Task requirements: Among the entries below, retype exactly the lines starting with the one with "Rendered at 1500 by 1125 pixels." and going on through the one with "Document page, 1500x1125 pixels.", but not the pictures.
--- Records supplied Enclosed Below ---
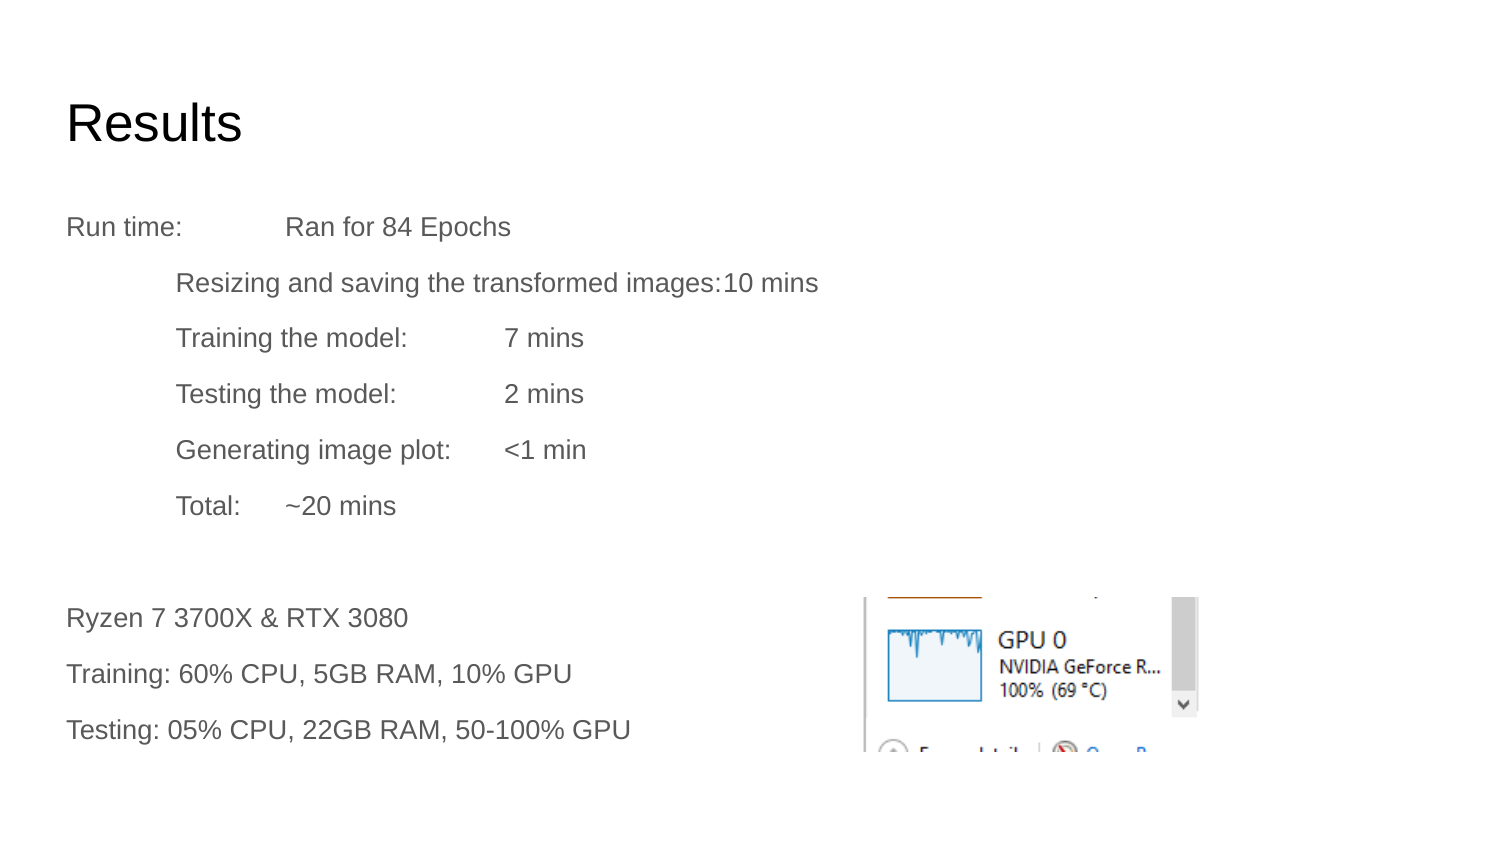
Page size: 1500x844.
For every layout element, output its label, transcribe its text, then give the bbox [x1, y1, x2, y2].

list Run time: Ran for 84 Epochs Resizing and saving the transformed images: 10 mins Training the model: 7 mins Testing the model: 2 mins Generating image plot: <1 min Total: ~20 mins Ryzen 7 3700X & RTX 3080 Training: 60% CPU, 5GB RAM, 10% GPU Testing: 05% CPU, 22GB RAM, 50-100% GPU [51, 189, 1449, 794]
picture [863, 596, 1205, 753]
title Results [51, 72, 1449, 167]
--- End of Enclosed Records supplied ---
--- Records supplied Enclosed Below ---
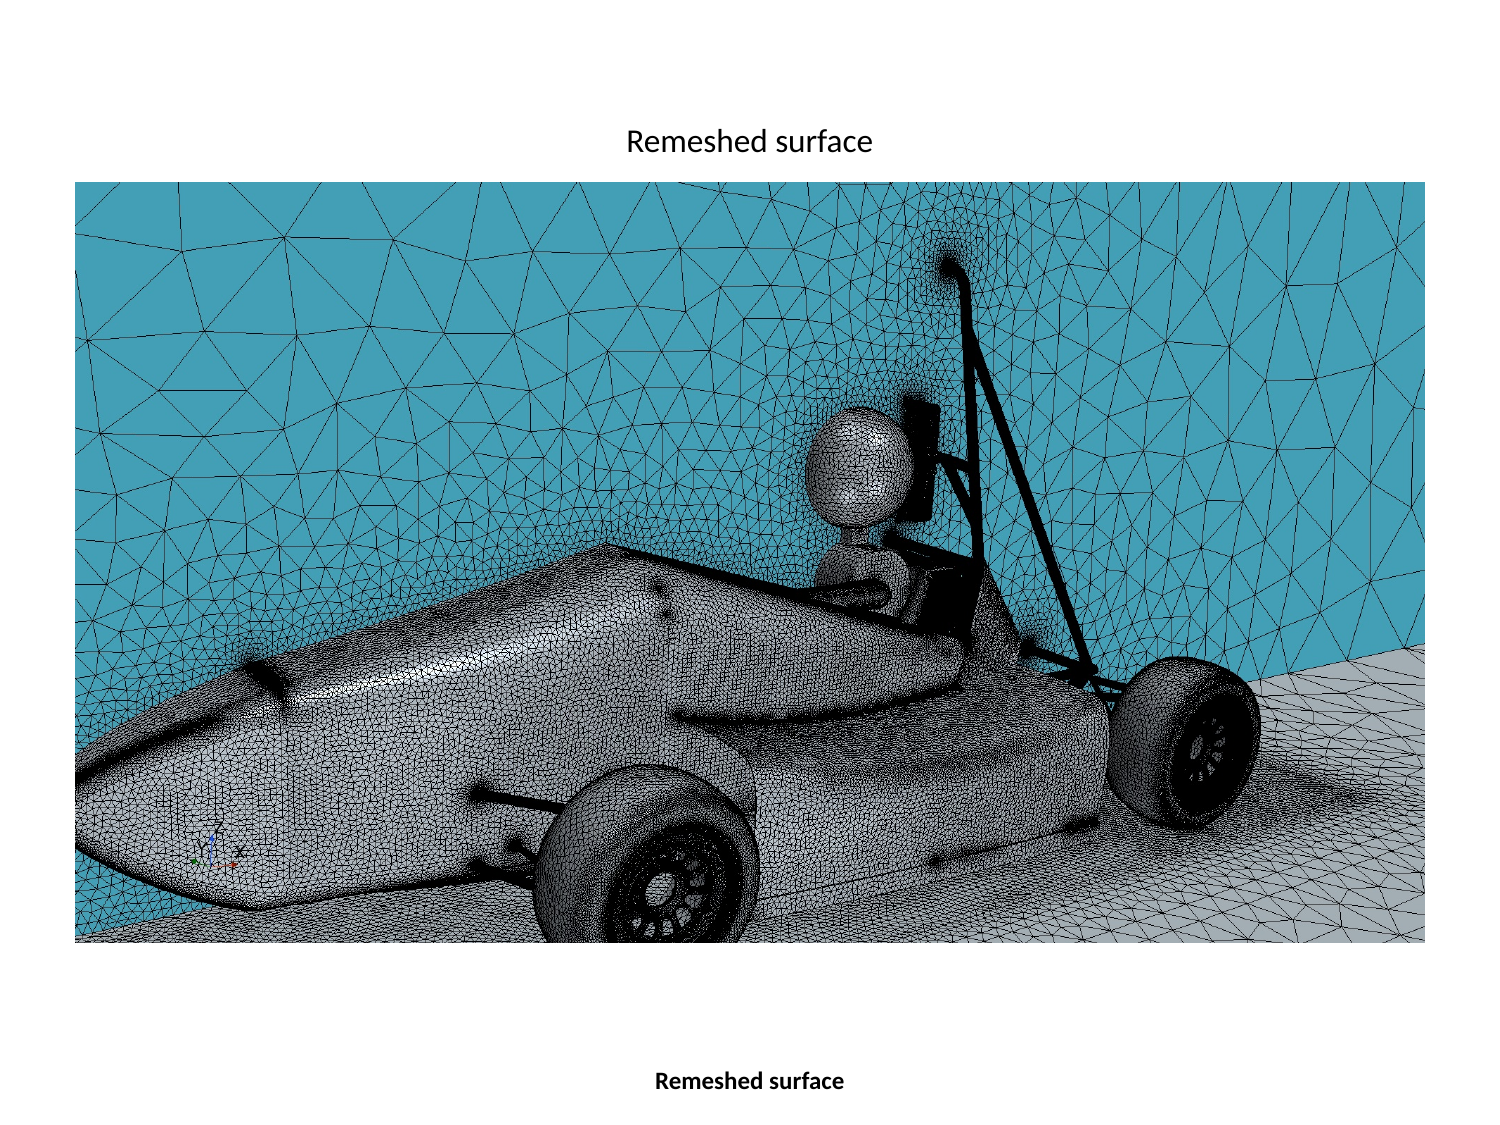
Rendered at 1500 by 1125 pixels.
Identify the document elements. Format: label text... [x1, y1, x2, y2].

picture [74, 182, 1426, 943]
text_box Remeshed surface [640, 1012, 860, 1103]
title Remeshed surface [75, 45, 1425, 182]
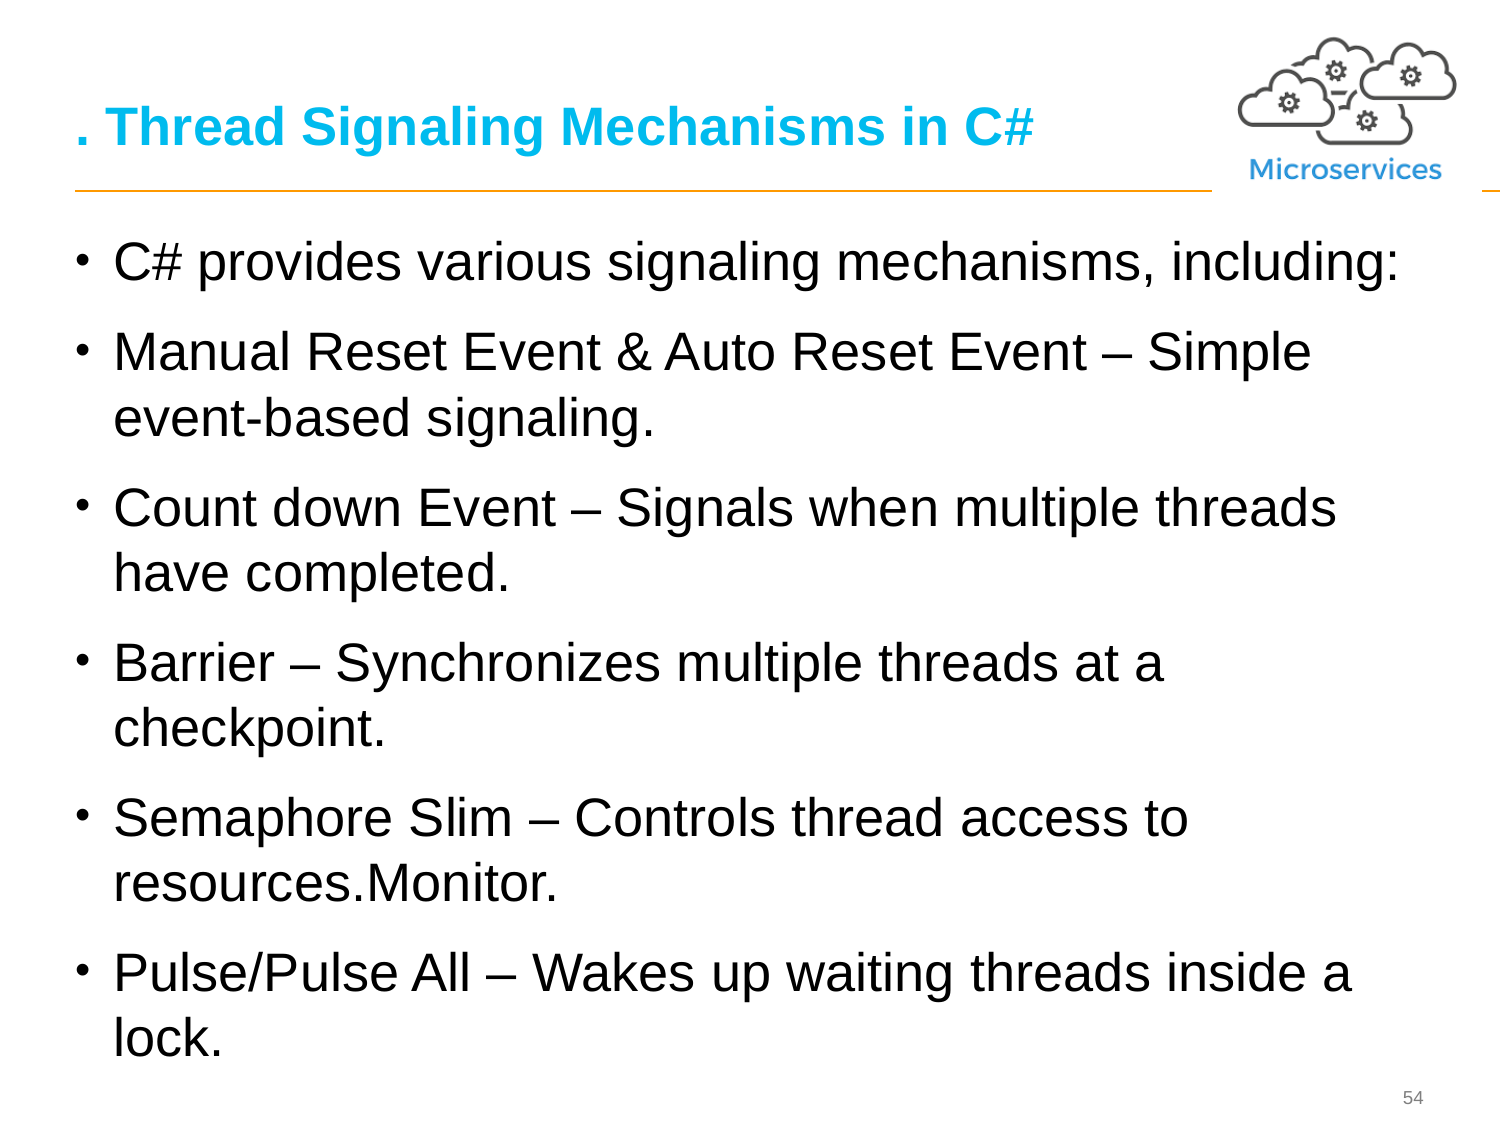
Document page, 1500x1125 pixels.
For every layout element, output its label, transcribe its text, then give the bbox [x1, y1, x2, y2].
--- End of Enclosed Records supplied ---
Task response:
Rendered at 1500 by 1125 pixels.
Identify the document elements. Format: label text... [x1, y1, x2, y2].

picture [74, 182, 1426, 943]
text_box Remeshed surface [640, 1012, 860, 1103]
title Remeshed surface [75, 45, 1425, 182]
Document page, 1500x1125 pixels.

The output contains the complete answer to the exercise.